▶ [EXERCISE MATERIAL]:
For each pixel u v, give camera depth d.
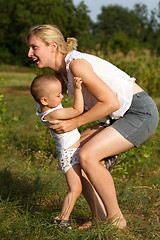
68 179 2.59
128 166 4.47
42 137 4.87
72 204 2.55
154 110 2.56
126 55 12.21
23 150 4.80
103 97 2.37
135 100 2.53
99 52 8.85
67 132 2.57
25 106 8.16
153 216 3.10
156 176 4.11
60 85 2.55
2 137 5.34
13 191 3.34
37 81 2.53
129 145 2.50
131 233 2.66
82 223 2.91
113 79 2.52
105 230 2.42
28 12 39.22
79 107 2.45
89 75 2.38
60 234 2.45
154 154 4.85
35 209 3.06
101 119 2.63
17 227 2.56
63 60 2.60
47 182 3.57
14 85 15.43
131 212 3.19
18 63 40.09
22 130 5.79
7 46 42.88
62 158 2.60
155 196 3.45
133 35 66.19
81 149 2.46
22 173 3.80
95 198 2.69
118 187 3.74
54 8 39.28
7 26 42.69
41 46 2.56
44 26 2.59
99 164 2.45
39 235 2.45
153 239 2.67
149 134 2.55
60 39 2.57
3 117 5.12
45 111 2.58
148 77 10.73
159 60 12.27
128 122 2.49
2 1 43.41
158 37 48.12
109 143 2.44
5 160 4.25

---

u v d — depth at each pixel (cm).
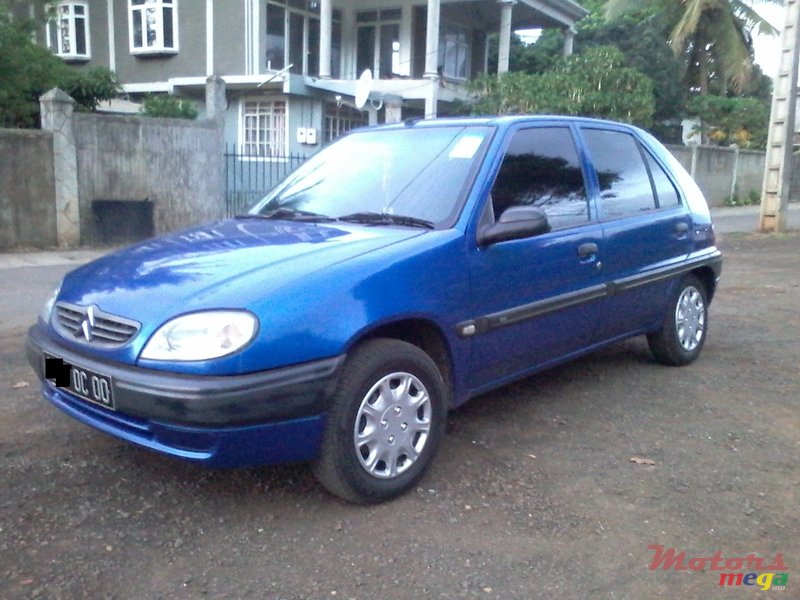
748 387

▶ [WHAT IS EXPECTED]:
Whenever the word "each" occurs in a line above, copy that line.

▶ [ANSWER AREA]:
For each pixel u v, give camera depth d.
u v d — depth at each pixel (cm).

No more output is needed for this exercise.